Dalí ilustró el primer poemario de Fages de Climent, titulado «Les bruixes de Llers», y posteriormente también el libro «Balada del sabater d’Ordis». Además, el pintor expuso en el local nocturno que Fages de Climent abrió en la Selva de Mar durante los años sesenta y le dedicó la acuarela «El Cristo de la tramontana».

Joan Subias Galter

Subias fue el hermano mayor que Dalí nunca tuvo. Con cinco años de diferencia, gracias a este hermano mayor, Salvador se convirtió en un gran conocedor del mundo artístico y de los movimientos de vanguardia que se estaban gestando en Europa. Subias se dio cuenta rápidamente del talento de Dalí y realizó gestiones para que el Ayuntamiento de Figueres le encargara el cartel de las Ferias de La Santa Cruz de 1922.

Buena prueba de la influencia que Joan Subias tuvo sobre el genio surrealista es que su nombre aparece citado en varias ocasiones en el diario juvenil del artista.

Joan Xirau Palau

Coincidió con Dalí en el Instituto Ramon Muntaner y fue uno de los principales integrantes de la revista Studium, sustentada económicamente por su padre, Ramon Xirau Llorens.

Por la amistad que tenían, solía acompañar a Dalí mientras pintaba al aire libre y lo visitaba a menudo en su taller.

Posteriormente, Xirau estudió Farmacia. Después de la guerra, se exilió en México y regresó a Figueres en 1955. Dalí lo retrató en Bañista (1924), y también hizo un dibujo de su hermano Joaquim.

Ramon Reig Coromines

Entabló amistad con Dalí en la Escuela Municipal de Dibujo y la continuaron en el instituto, durante el bachillerato. Ambos compartían la pasión por el arte y a menudo salían a pintar por los alrededores de Vilabertran, donde la familia de Reig tenía una casa.

A diferencia de Dalí, Reig siempre prefirió la acuarela, técnica que dominó hasta tal punto que se le considera uno de los grandes referentes del paisajismo ampurdanés. Además, fue uno de los promotores del Museo del Ampurdán, del que fue conservador hasta el momento de su muerte.

Alexandre Deulofeu Torres

Se trata de uno de los personajes más singulares de la Figueres del siglo XX. Dalí y él eran vecinos de calle y crecieron jugando juntos.
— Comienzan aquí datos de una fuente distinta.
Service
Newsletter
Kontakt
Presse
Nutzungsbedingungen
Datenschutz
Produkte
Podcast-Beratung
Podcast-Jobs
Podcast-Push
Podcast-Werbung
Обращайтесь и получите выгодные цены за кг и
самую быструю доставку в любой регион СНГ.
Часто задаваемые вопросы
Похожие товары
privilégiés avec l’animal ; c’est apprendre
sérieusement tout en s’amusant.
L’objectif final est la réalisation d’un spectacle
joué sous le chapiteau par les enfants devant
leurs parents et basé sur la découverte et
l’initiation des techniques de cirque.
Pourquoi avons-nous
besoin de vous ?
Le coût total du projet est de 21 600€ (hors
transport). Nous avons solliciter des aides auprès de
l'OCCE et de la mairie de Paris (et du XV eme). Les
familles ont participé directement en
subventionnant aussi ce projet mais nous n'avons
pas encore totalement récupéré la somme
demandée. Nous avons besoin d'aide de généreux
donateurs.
Después coincidieron en el instituto.

A pesar de estudiar Farmacia y Química, fruto de su enorme curiosidad desarrolló la teoría matemática de la historia, que permitía prever los ciclos de las civilizaciones y los imperios.

Deulofeu fue alcalde de Figueres durante la guerra y posteriormente tuvo que exiliarse. A partir de los años 50, el reencuentro entre Dalí y Deulofeu dio lugar a una relación caracterizada por su mútuo interés en todo lo relacionado con la historia y la ciencia, temas recurrentes en sus conversaciones.

Melitó “Meli” Casals

Este fotógrafo originario de Vic y formado en Barcelona llegó a Figueres en 1944, donde abrió un estudio en la Rambla. Gracias a su trabajo y a su carácter, hizo amistad con la gente del mundo de la cultura de la ciudad, como Ramon Reig, Carles Fages de Climent o Montserrat Vayreda.
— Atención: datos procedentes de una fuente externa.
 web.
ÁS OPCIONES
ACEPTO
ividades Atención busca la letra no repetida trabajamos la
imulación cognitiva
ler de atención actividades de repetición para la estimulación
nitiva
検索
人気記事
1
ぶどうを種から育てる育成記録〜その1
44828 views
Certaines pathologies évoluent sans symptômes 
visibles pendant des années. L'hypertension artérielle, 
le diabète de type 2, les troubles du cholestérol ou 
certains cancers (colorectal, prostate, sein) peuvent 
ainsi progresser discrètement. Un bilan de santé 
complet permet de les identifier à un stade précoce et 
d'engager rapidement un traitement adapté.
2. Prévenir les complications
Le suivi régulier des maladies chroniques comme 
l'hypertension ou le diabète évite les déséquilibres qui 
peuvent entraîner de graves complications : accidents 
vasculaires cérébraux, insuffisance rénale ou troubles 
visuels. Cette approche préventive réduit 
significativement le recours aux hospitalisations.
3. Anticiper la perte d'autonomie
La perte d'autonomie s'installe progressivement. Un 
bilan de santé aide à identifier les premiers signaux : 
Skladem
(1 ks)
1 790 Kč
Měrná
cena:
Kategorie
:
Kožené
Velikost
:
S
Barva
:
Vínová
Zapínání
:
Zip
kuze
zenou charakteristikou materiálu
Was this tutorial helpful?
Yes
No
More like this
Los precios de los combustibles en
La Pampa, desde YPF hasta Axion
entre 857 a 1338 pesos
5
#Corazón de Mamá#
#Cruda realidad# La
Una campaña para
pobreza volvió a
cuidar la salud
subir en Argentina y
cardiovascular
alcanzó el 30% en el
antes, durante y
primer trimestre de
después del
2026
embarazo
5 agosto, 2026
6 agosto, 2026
En 1948, cuando Dalí se instaló en Portlligat, el pintor y el fotógrafo empezaron a colaborar con asiduidad, ya que Dalí requería los servicios de Casals para que fotografiara los nuevos cuadros y las performances o retratara a la propia Gala.
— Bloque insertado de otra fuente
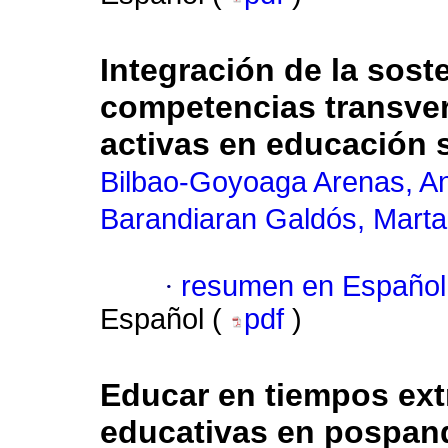
Integración de la soste
competencias transver
activas en educación 
Bilbao-Goyoaga Arenas, A
Barandiaran Galdós, Marta
·
resumen en Español
Español (
pdf
)
Educar en tiempos extr
educativas en pospand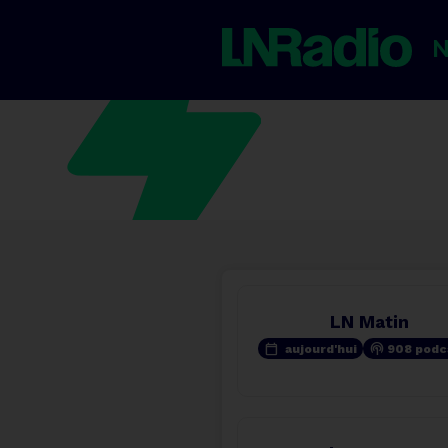
LN Matin
calendar_today
podcasts
aujourd'hui
908 podc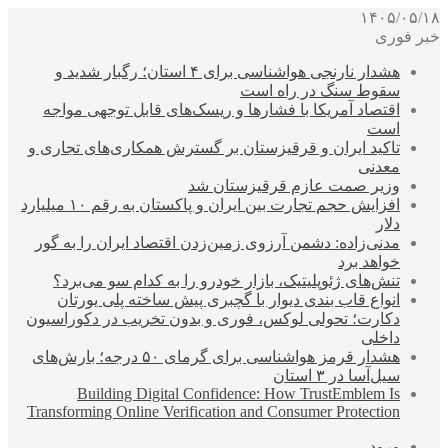
۱۴۰۵/۰۵/۱۸
خبر فوری
هشدار نارنجی هواشناسی برای ۴ استان؛ رگبار شدید و
سقوط سنگ در راه است
اقتصاد آمریکا با فشارها و ریسک‌های قابل توجهی مواجه
است
تاکید ایران و قرقیزستان بر گسترش همکاری‌های تجاری و
معدنی
وزیر صمت عازم قرقیزستان شد
افزایش حجم تجارت بین ایران و پاکستان به رقم ۱۰ میلیارد
دلار
مدنی‌زاده: دشمن آرزوی زمین‌زدن اقتصاد ایران را به گور
خواهد برد
تنش‌های ژئوپلیتیک، بازار خودرو را به کدام سو می‌برد؟
انواع قاب بندی دیوار با گچبری پیش ساخته پلی یورتان
دکارت؛ تحولی لوکس، فوری و بدون تخریب در دکوراسیون
داخلی
هشدار قرمز هواشناسی برای گرمای ۵۰ درجه؛ بارش‌های
سیل‌آسا در ۳ استان
Building Digital Confidence: How TrustEmblem Is
Transforming Online Verification and Consumer Protection
ورود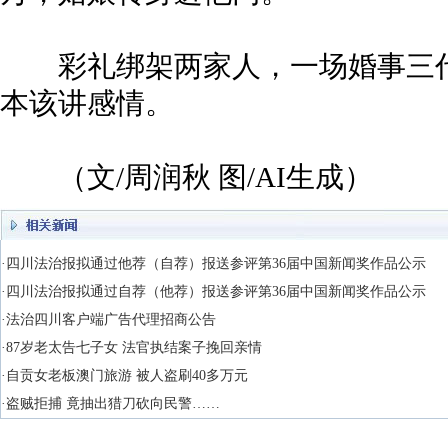
彩礼绑架两家人，一场婚事三代
本该讲感情。
（文/周润秋 图/AI生成）
·四川法治报拟通过他荐（自荐）报送参评第36届中国新闻奖作品公示
·四川法治报拟通过自荐（他荐）报送参评第36届中国新闻奖作品公示
·法治四川客户端广告代理招商公告
·87岁老太告七子女 法官执结案子挽回亲情
·自贡女老板澳门旅游 被人盗刷40多万元
·盗贼拒捕 竟抽出猎刀砍向民警……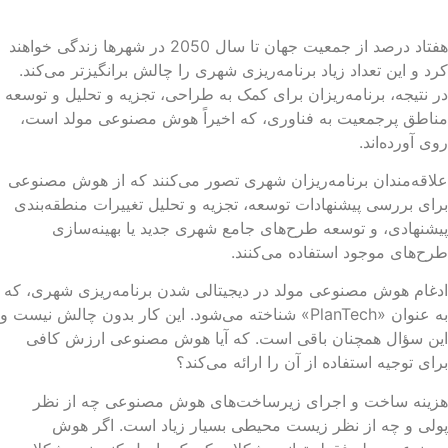
هفتاد درصد از جمعیت جهان تا سال 2050 در شهرها زندگی خواهند
د و این تعداد زیاد برنامه‌ریزی شهری را چالش برانگیزتر می‌کند.
 نتیجه، برنامه‌ریزان برای کمک به طراحی، تجزیه و تحلیل و توسعه
اطق پرجمعیت به فناوری، که اخیراً هوش مصنوعی مولد است،
ی آورده‌اند.
اقه‌مندان برنامه‌ریزان شهری تصور می‌کنند که از هوش مصنوعی
ای بررسی پیشنهادات توسعه، تجزیه و تحلیل تغییرات منطقه‌بندی
شنهادی، و توسعه طرح‌های جامع شهری جدید یا بهینه‌سازی
ح‌های موجود استفاده می‌کنند.
غام هوش مصنوعی مولد در دیجیتالی شدن برنامه‌ریزی شهری، که
به عنوان «PlanTech» شناخته می‌شود. این کار بدون چالش نیست و
ن سؤال همچنان باقی است. که آیا هوش مصنوعی ارزش کافی
ای توجیه استفاده از آن را ارائه می‌کند؟
زینه ساخت و اجرای زیرساخت‌های هوش مصنوعی چه از نظر
لی و چه از نظر زیست محیطی بسیار زیاد است. اگر هوش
Fue él quien, a petición del alcalde de Figueres, propuso a Dalí en 1960 la donación de una de sus obras al museo de su ciudad, el Museu de l'Empordà. Dalí no solo accedió a donar una obra, sino que decidió dedicarle a Figueres un museo completo. Dalí le hizo patrono de la Fundación Gala – Salvador Dalí en 1984. El fondo Meli relacionado con el pintor, que consta de ocho mil negativos, actualmente está custodiado por la Fundación.